Desde la misma tarde del miércoles se iniciaron manifestaciones espontáneas de solidaridad en París y otros lugares de Francia. "Yo soy Charlie", "Libertad de expresión", "Charlie, Charlie", eran las consignas coreadas y en carteles.

La gravedad de estos acontecimientos provocó inmediatas resonancias, pues el hecho fue noticia al instante en el mundo globalizado en que vivimos, a través de los medios de comunicación, los convencionales y los cibernéticos.

La sorpresa se convirtió en indignación La gente sintió casi como un deber natural el demostrar tanto la solidaridad con las víctimas, como la desaprobación tajante del terrorismo. Los medios afirman que en las marchas celebradas el fin de semana en París participaron alrededor de 3 millones de ciudadanos, encabezados por los jefes de estado de los países europeos.

La sorpresa e indignación inmediata gradualmente se irán asentando y nos harán, a todos, asumir una postura mucho más crítica, sin miedos.

Es necesario superar las críticas simples que dibujan una arena de buenos y malos. Un occidente adalid de la libertad, igualdad, fraternidad y un mundo islámico fanático, sumido en el oscurantismo, irracional.

Pongamos el caso que en nuestras latitudes se elabora una revista que hace una y otra vez sarcasmos sobre algo valioso para nosotros, así la bandera, el himno nacional, la virgen de Guadalupe, la madre mexicana. Seguramente sería un humor que no nos moverían a risa, antes bien, haría surgir reclamos, por aquí y por allá, pugnando por la desaparición de la fuente de tales irreverencias. Aunque así parezca, lo que aquí está en juego no es el enfrentamiento de una humanidad ilustrada que mira a la distancia a unos radicales fundamentalistas del Islam, que son capaces de cualquier cosa con tal de defender lo que para ellos es sagrado.
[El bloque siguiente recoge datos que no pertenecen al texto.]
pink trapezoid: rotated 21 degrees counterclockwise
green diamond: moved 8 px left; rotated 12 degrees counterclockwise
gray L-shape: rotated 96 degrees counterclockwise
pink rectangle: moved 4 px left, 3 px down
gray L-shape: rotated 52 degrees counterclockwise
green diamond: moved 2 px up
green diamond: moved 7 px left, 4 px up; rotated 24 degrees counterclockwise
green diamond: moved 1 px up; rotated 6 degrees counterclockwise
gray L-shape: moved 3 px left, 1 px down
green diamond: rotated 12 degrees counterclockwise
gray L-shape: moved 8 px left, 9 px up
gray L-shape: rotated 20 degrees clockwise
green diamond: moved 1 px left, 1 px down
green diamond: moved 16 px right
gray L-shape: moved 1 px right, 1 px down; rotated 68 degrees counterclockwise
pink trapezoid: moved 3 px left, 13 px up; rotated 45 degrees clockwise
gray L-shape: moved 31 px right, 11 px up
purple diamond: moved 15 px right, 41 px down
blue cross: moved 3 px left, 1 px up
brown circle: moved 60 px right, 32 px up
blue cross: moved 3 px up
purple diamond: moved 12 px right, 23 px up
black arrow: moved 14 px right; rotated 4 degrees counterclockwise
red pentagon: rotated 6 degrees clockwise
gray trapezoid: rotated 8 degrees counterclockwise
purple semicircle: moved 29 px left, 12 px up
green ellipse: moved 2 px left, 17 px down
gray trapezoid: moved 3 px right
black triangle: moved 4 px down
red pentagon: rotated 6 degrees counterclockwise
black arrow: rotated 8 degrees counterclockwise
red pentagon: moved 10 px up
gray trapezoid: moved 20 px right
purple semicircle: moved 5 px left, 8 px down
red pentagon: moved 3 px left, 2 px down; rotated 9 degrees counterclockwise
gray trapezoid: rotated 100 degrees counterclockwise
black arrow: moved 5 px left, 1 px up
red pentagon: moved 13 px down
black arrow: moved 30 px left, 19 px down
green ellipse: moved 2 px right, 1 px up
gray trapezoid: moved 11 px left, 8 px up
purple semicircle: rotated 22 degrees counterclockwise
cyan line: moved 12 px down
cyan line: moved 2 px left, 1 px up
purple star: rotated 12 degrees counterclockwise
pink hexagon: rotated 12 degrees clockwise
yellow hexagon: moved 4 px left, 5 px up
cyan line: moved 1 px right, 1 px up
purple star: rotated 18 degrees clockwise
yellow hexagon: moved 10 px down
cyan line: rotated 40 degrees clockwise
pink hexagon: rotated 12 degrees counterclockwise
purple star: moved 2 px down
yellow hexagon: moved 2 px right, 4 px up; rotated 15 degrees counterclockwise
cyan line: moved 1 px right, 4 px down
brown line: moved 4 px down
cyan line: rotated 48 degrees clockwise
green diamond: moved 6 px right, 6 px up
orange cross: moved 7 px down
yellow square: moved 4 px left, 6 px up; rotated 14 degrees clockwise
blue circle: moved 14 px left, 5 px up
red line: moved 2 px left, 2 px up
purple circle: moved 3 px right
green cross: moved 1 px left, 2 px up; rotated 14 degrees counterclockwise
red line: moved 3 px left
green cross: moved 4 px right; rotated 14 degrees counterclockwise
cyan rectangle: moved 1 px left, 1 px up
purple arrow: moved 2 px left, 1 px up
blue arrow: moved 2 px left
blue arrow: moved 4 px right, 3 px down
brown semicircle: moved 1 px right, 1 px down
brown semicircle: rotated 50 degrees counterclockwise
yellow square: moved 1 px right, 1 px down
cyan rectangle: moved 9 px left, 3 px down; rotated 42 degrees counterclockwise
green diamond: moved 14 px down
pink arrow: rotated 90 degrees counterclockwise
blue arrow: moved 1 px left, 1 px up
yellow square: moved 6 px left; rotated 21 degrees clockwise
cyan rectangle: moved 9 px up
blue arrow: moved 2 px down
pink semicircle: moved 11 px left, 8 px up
El problema tiene todavía más aristas. Es necesario mirar más al fondo y atrevernos a cuestionar los propios supuestos, desde los cuales criticamos los de otros. Esto da miedo. Los fundamentalismos no ocurren por generación espontánea. Slavoj Zizeck, filósofo esloveno, señala que los fundamentalismos son siempre el resultado de una revolución fracasada. Pakistán y otros países mayoritariamente musulmanes viven en un régimen feudal, donde grandes extensiones de tierra son propiedad de una oligarquía que tiene de frente a las mayorías desposeídas. Los talibanes están en medio de estos bloques en pugna. Al llamar la atención y tomar partido sobre esta situación, aquellos paquinstaníes liberales que pudiera haber son acallados, provocando un repliegue de los campesinos sin tierra. La democracia liberal termina por convertirse en aliado estratégico de esas fuerzas feudales en los países árabes.

El mundo occidental es también, en este trecho de la historia, profundamente concentrador de la riqueza y no hay mecanismos, naturales o provocados, de redistribución. La desigualdad en el capitalismo occidental es la otra cara de la misma historia. Cuadro bien trabajado recientemente por Thomas Piketty en su libro El Capital en el siglo XXI.

Un leve, pero necesario, toque de izquierda es lo único que puede salvar, tanto al islamismo radical, como al capitalismo occidental. La vida es, a veces, un juego de espejos. Lo que criticamos en el otro, lo portamos ciegamente como característica propia.